What makes this recipe different is that I used the whole fillet and added one of my go-to seasoning which is the lemon pepper seasoning. If you don’t have this seasoning stocked in your pantry then feel free to squeeze one lemon and just add freshly cracked black pepper.
This lemon pepper fish fillet is crispy on the outside, juicy on the inside with just enough lemon-pepper kick.
By the way, do you know where the fish fillet recipe originated? I am interested to know. Just drop me your comments below.
Lemon Pepper Fish Fillet
- 2 fish fillets (whole)
Lemon Pepper Mix
- 1 tsp salt
- 2 tsp lemon pepper seasoning
- 1 tsp garlic powder or granules
- 2 tsps olive oil
- ¼ cup flour
- ¼ tsp salt
- ¼ tsp freshly cracked black pepper
- 1 egg, beaten
- cooking oil for frying
- a knob of butter
- In a small bowl, combine all the lemon pepper mix ingredients.
- Rub the lemon pepper mix all over the fillets.
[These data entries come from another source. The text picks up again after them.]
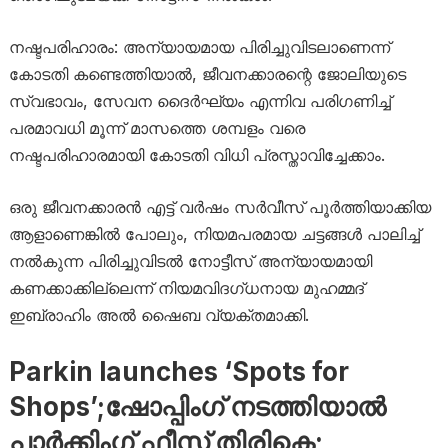
നഷ്ടപരിഹാരം: അന്യായമായ പിരിച്ചുവിടലാണെന്ന്
കോടതി കണ്ടെത്തിയാൽ, ജീവനക്കാരന്റെ ജോലിയുടെ
സ്വഭാവം, സേവന ദൈർഘ്യം എന്നിവ പരിഗണിച്ച്
പരമാവധി മൂന്ന് മാസത്തെ ശമ്പളം വരെ
നഷ്ടപരിഹാരമായി കോടതി വിധി പ്രസ്താവിച്ചേക്കാം.
ഒരു ജീവനക്കാരൻ എട്ട് വർഷം സർവീസ് പൂർത്തിയാക്കിയ
ആളാണെങ്കിൽ പോലും, നിയമപരമായ ചട്ടങ്ങൾ പാലിച്ച്
നൽകുന്ന പിരിച്ചുവിടൽ നോട്ടീസ് അന്യായമായി
കണക്കാക്കില്ലെന്ന് നിയമവിദഗ്ധനായ മുഹമ്മദ്
ഇബ്രാഹിം അൽ ഷൈബ വ്യക്തമാക്കി.
Parkin launches ‘Spots for
Shops’;ഷോപ്പിംഗ് നടത്തിയാൽ
പാർക്കിംഗ് ഫീസ് തിരികെ;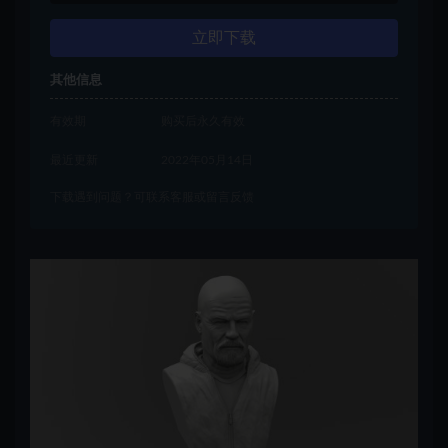
立即下载
其他信息
有效期
购买后永久有效
最近更新
2022年05月14日
下载遇到问题？可联系客服或留言反馈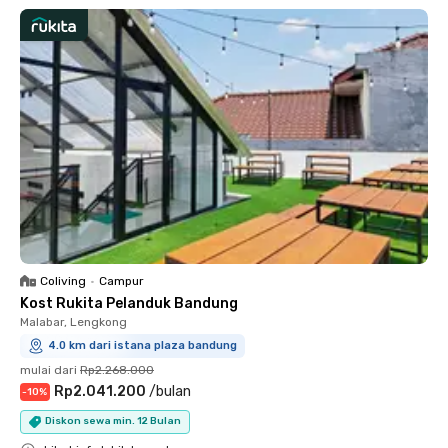
Coliving
•
Campur
Kost Rukita Pelanduk Bandung
Malabar, Lengkong
4.0 km dari istana plaza bandung
mulai dari
Rp2.268.000
Rp2.041.200
/
bulan
-
10
%
Diskon sewa min. 12 Bulan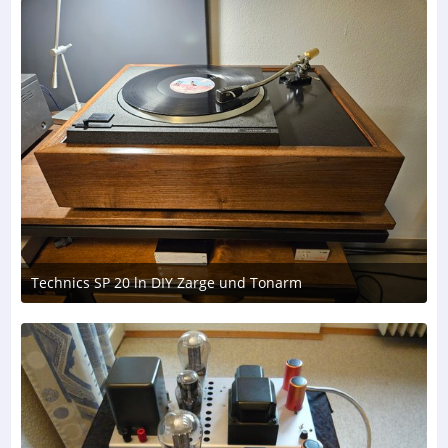
Technics SP 20 ln DIY Zarge und Tonarm
3. August 2026 um 19:20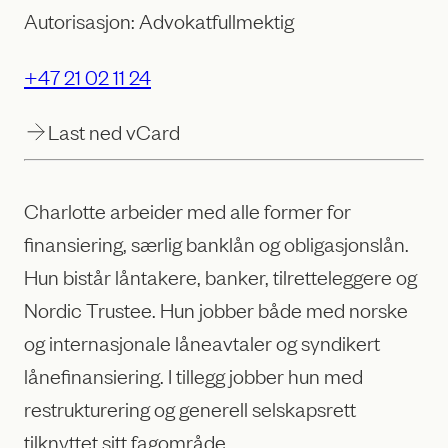
Autorisasjon: Advokatfullmektig
+47 21 02 11 24
Last ned vCard
Charlotte arbeider med alle former for
finansiering, særlig banklån og obligasjonslån.
Hun bistår låntakere, banker, tilretteleggere og
Nordic Trustee. Hun jobber både med norske
og internasjonale låneavtaler og syndikert
lånefinansiering. I tillegg jobber hun med
restrukturering og generell selskapsrett
tilknyttet sitt fagområde.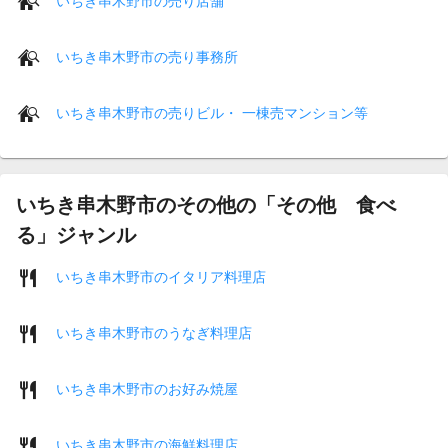
いちき串木野市の売り店舗
いちき串木野市の売り事務所
いちき串木野市の売りビル・ 一棟売マンション等
いちき串木野市のその他の「その他 食べ
る」ジャンル
いちき串木野市のイタリア料理店
いちき串木野市のうなぎ料理店
いちき串木野市のお好み焼屋
いちき串木野市の海鮮料理店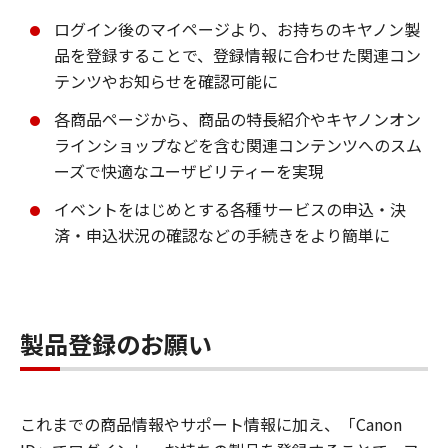
ログイン後のマイページより、お持ちのキヤノン製
品を登録することで、登録情報に合わせた関連コン
テンツやお知らせを確認可能に
各商品ページから、商品の特長紹介やキヤノンオン
ラインショップなどを含む関連コンテンツへのスム
ーズで快適なユーザビリティーを実現
イベントをはじめとする各種サービスの申込・決
済・申込状況の確認などの手続きをより簡単に
製品登録のお願い
これまでの商品情報やサポート情報に加え、「Canon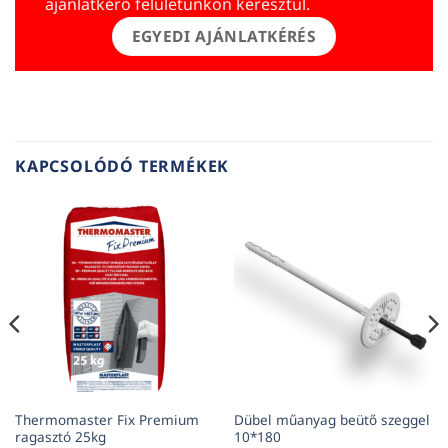
ajánlatkérő felületünkön keresztül.
EGYEDI AJÁNLATKÉRÉS
KAPCSOLÓDÓ TERMÉKEK
Thermomaster Fix Premium
Dübel műanyag beütő szeggel
ragasztó 25kg
10*180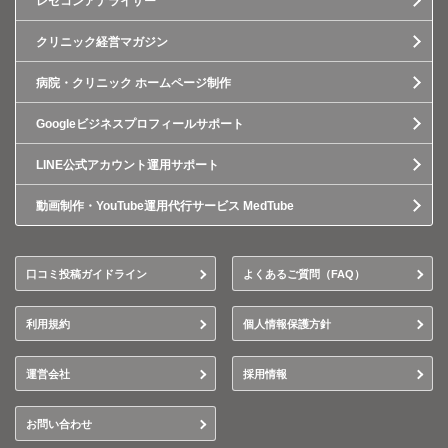
レセコンアナライザー
クリニック経営マガジン
病院・クリニック ホームページ制作
Googleビジネスプロフィールサポート
LINE公式アカウント運用サポート
動画制作・YouTube運用代行サービス MedTube
口コミ投稿ガイドライン
よくあるご質問（FAQ）
利用規約
個人情報保護方針
運営会社
採用情報
お問い合わせ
Marinate fish for at least 30 minutes.
- Dip the fish fillets in the lightly beaten egg and then dredge with the flour mixture. Tap off excess flour.
- Deep-fry for 15 minutes or until golden brown. Place a knob of butter on top of the fillets immediately after frying to let it melt. Serve garnished with sliced spring onions. Enjoy!